[[ DATA RECORDS, beginning ]]

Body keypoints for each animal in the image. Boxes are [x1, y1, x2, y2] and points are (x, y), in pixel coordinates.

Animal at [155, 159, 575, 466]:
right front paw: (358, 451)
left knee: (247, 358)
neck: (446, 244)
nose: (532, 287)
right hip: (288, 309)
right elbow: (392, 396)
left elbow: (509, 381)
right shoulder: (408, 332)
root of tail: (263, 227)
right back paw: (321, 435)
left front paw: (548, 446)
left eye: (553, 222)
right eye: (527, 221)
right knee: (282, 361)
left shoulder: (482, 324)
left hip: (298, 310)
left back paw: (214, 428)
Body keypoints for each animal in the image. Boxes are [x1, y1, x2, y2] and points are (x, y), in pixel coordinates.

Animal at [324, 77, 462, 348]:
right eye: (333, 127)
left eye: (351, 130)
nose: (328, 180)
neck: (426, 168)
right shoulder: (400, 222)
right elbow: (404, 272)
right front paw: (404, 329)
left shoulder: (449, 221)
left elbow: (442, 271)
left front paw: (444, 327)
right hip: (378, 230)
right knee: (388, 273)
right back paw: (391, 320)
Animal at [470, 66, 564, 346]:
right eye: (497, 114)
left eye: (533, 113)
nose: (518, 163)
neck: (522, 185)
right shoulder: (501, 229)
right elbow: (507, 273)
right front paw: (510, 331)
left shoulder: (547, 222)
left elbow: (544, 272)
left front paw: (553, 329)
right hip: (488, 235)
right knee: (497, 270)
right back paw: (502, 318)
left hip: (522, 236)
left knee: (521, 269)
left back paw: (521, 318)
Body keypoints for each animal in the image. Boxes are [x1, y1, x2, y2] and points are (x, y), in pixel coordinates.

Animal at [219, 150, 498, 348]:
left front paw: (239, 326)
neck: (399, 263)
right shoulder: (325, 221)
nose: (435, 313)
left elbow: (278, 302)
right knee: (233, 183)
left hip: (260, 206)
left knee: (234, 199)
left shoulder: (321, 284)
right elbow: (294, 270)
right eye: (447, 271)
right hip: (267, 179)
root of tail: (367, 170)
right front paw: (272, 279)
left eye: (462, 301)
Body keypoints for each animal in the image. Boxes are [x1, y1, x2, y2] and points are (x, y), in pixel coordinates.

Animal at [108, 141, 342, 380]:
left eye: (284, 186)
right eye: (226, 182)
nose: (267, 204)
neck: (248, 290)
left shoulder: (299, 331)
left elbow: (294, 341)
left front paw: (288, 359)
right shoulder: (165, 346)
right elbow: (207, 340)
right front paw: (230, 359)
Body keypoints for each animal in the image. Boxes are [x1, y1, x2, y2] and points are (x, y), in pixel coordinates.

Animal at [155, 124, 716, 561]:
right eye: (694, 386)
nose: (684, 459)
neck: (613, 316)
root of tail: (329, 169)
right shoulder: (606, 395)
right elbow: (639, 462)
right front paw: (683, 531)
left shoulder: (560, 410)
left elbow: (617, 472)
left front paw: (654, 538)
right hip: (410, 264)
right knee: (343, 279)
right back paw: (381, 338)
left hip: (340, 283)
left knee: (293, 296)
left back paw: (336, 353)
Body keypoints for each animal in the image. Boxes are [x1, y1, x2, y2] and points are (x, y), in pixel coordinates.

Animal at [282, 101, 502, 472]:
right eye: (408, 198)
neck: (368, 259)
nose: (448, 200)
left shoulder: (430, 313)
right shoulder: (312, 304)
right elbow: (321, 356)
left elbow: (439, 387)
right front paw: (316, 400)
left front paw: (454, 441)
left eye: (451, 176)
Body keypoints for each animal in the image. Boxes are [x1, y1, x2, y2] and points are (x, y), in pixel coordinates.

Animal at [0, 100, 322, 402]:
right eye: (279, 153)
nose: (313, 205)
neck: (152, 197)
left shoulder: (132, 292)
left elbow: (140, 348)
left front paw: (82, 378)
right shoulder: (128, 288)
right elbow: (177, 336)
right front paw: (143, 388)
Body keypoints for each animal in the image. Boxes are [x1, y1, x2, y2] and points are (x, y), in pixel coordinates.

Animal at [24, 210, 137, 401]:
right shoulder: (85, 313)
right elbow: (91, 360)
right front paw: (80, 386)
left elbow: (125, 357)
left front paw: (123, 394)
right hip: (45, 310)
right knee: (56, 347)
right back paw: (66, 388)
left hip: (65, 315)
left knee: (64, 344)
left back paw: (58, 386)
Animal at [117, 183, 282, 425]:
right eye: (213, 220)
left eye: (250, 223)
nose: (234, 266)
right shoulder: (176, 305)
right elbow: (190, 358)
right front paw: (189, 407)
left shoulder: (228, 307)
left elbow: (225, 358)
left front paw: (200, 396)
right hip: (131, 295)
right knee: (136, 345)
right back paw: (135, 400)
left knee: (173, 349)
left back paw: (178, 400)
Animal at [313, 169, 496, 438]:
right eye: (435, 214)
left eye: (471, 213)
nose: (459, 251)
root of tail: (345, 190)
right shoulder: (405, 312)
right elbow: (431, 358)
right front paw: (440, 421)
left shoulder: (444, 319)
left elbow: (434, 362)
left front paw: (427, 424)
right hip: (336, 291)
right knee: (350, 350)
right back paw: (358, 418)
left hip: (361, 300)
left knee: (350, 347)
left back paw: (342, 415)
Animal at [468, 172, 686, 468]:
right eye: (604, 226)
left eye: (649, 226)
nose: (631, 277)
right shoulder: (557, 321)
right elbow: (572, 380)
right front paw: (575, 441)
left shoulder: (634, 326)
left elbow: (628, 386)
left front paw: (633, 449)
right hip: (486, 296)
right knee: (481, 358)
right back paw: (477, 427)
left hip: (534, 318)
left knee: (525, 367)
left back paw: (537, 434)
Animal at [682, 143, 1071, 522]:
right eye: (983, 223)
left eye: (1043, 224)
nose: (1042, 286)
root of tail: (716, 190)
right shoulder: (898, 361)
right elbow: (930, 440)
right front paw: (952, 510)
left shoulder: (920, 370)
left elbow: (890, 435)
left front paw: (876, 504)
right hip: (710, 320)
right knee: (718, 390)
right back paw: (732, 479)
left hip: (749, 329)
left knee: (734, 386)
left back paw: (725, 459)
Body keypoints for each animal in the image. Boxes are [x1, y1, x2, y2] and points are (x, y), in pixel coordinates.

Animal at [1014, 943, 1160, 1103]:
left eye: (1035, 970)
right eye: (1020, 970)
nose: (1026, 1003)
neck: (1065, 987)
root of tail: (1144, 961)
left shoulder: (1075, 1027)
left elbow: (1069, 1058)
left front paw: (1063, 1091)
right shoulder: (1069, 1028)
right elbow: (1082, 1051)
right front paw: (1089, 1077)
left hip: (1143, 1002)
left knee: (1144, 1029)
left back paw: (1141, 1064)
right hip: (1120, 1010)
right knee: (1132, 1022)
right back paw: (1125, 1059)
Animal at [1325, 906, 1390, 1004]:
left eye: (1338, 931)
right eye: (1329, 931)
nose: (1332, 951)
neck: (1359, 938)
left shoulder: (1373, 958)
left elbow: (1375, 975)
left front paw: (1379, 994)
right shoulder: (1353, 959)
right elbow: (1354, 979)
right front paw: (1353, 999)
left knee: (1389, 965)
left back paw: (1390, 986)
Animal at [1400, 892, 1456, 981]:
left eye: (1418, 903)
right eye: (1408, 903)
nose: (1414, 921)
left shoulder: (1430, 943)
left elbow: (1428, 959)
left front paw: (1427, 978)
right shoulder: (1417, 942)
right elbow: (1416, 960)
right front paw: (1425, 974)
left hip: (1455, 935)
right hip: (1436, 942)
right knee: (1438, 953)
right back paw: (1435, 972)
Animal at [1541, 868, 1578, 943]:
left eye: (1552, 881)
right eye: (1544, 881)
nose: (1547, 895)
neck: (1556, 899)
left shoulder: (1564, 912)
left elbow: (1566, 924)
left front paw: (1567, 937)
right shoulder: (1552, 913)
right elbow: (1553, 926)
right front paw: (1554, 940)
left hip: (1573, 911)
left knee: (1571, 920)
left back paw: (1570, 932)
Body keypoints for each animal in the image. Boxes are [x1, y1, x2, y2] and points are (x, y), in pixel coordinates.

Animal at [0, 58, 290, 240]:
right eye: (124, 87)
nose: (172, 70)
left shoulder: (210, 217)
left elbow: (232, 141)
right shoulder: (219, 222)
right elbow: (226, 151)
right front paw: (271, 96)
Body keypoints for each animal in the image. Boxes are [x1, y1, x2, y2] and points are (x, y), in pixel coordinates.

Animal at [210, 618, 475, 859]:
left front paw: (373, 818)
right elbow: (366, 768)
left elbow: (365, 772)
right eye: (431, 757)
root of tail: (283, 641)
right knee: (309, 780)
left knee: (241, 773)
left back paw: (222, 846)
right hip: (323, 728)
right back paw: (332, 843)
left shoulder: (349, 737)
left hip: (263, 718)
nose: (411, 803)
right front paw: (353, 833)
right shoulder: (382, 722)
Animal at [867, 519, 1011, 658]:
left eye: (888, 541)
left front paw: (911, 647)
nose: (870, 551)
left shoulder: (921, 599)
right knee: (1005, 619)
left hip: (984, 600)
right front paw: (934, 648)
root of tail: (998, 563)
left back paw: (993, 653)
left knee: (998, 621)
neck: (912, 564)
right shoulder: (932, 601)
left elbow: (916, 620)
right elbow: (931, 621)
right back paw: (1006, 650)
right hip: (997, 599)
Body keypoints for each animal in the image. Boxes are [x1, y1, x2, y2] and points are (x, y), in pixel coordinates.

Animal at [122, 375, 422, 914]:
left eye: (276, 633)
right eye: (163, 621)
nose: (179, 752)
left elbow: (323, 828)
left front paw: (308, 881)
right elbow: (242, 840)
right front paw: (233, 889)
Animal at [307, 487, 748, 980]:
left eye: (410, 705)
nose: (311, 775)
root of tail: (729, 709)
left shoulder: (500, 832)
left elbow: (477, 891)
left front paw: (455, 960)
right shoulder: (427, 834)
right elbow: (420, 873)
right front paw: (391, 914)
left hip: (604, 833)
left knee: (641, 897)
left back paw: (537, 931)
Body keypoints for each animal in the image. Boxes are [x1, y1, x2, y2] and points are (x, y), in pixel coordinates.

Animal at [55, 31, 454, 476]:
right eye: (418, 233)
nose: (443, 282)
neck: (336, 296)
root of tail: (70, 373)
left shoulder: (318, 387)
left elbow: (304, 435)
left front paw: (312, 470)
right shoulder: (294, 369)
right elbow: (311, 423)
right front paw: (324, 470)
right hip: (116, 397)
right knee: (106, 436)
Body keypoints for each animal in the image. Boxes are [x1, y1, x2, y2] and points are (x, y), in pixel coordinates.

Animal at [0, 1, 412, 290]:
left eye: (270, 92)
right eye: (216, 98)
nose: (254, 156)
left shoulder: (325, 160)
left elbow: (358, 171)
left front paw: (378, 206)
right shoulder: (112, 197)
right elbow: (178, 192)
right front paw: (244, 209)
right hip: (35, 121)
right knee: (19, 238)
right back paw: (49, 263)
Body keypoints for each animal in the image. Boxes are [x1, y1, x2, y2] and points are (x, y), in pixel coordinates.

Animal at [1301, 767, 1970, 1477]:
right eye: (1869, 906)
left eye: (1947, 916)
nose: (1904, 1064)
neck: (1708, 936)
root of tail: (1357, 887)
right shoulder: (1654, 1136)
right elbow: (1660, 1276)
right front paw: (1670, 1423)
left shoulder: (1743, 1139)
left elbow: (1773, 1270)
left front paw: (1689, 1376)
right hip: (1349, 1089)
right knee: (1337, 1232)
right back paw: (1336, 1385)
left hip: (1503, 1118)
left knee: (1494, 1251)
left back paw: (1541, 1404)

[[ DATA RECORDS, end ]]

[TASK PROMPT] Copy each line of the listing that contains "tail".

[COMPLETED TASK]
root of tail: (263, 227)
root of tail: (367, 170)
root of tail: (329, 169)
root of tail: (345, 190)
root of tail: (716, 190)
root of tail: (1144, 961)
root of tail: (283, 641)
root of tail: (998, 563)
root of tail: (729, 709)
root of tail: (70, 373)
root of tail: (1357, 887)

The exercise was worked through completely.